今日の後半のマラギの授業。今学期2度目の討論試験である。
例によって、2つの主題が提示される。
ひとつは、「子どもを育てられない親が、外国に養子に出すことは是か非か」
ふたつめは、「CCTV(監視カメラ)の設置場所を拡大することは是か非か」
これには少し、説明が必要かも知れない。
韓国では以前、経済的に子どもを育てることが難しい親が、アメリカなど、外国へ、自分の子どもを養子に出す、ということがよく行われていたらしい。そういえば、韓国のドラマなどでもそういう話がけっこう出てくる。
CCTVとは、韓国の町中でよく見かける監視カメラのことである。韓国では、道路やお店など、町のあちこちにこの監視カメラが設置されている。言ってみれば監視カメラ社会なのである。後者の主題は、その拡大の是非を問うもの。
いずれも、日本人にとってはあまりなじみのない話かも知れない。
例によって、最初の1時間は、4~5人のグループで集まって、それぞれの主題の賛成の立場、反対の立場から、どんな意見が考えられるかを話し合う。

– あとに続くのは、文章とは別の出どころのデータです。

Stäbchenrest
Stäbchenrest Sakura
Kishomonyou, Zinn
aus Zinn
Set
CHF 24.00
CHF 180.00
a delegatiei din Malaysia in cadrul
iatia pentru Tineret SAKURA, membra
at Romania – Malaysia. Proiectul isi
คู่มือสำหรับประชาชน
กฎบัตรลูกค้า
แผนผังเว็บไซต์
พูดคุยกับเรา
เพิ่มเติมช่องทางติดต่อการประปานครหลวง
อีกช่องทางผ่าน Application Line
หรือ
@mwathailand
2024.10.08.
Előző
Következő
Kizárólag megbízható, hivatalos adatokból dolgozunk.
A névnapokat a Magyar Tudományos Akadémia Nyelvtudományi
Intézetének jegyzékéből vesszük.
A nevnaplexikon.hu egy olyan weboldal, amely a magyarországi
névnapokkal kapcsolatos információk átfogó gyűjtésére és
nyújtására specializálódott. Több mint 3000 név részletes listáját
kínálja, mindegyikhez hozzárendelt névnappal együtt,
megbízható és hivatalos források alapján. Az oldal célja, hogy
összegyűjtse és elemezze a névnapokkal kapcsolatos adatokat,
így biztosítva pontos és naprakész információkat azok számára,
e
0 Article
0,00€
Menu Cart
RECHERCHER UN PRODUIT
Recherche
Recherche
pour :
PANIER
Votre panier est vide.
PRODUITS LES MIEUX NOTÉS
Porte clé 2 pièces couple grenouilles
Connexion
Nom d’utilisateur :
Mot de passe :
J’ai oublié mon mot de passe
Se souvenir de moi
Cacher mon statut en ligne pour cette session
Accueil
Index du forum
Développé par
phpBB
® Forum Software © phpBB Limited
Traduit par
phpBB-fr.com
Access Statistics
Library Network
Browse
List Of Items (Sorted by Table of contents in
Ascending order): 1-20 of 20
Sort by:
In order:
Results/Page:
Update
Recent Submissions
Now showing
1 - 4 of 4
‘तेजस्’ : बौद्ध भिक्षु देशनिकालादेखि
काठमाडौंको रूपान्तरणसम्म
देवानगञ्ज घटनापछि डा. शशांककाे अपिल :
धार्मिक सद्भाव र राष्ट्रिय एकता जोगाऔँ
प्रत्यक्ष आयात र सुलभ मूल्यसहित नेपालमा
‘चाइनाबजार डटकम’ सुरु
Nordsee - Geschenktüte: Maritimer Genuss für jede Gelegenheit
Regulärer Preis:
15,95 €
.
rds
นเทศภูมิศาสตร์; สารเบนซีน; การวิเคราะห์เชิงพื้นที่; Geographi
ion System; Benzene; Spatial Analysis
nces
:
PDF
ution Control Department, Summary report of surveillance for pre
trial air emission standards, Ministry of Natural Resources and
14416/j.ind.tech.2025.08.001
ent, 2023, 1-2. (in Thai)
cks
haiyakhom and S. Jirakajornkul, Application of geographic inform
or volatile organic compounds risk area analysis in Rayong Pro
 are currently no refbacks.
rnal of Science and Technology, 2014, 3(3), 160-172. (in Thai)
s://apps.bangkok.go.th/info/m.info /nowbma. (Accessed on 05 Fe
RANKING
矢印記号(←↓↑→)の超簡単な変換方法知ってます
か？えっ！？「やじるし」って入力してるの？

とくに前者の養子の話、というのが、なじみがないだけに難しい。
賛成の立場としては、経済的に貧しい家だと、十分な教育を受けられないから、養子に出すことは当然である、などの意見が出る。
反対の立場としては、養子に出された先が必ずしも子どもにとって幸せなところとはかぎらない、などの意見。
そこで思い出したのが、日本のドラマであった「おしん」。
厳密にいえば養子に出すのではなく、奉公に出す話なのだが、貧しい親が、子どもを奉公に出した先が、子どもにとって過酷な場所であった、という話。
「日本には昔、そういうドラマがあった。だから、必ずしも養子に出された先がよいところとはかぎらない」と、私は中国人留学生たちに紹介する。
私の韓国語が拙いし、ドラマの内容もわかりにくいので、彼らには伝わらなかったかも知れない。
さて、2時間目、いよいよ討論試験の本番である。
前回と同様、くじを引いて、自分が、どの主題の、どの立場の討論者になるかを決める。
私は、「養子は是か非か」の、「賛成」の立場で、討論をすることになった。
3対3で、ひとつめの主題の討論が始まる。
討論の最中、思い出したことがあったので、発言。
「養子に出されたことで、十分な教育を受けることができ、その子どもが大人になってから成功する、という事例があります。韓国のドラマを見ても、そういう話がけっこう出てきます。たとえば、私が見たドラマのなかで、『ホテリアー』というのがあるんですが、そこでは、アメリカに養子に出されたペ・ヨンジュンが、努力して成功して、実業家になる、という話が出てきます」
すると、反対の席にいたリ・チャン君が発言。
「でも、一方で、日本ではこういうドラマがあります。貧しい父母が、子どもを養子に出したけれども、その養子に出した先で十分な教育を受けられず、過酷な仕事ばかりをさせられるという…」
前の時間に私が話した、「おしん」の話ではないか。
ちゃんと伝わっていたのだな。
しかも、私が提供した話が、まさか私に対する反論として使われるとはね。シニカルで頭のよいリ・チャン君ならではの反論である。
思わず苦笑する。
20分ほどたち、討論は終了。
気持ちがなんとなくウツのため、前回ほど意見を述べなかった。もう少し発言すればよかったかな、と後悔するが、仕方がない。
授業が終わり、午後、バスで清州(チョンジュ)というところに向かい、日本からいらしたご一行と合流した。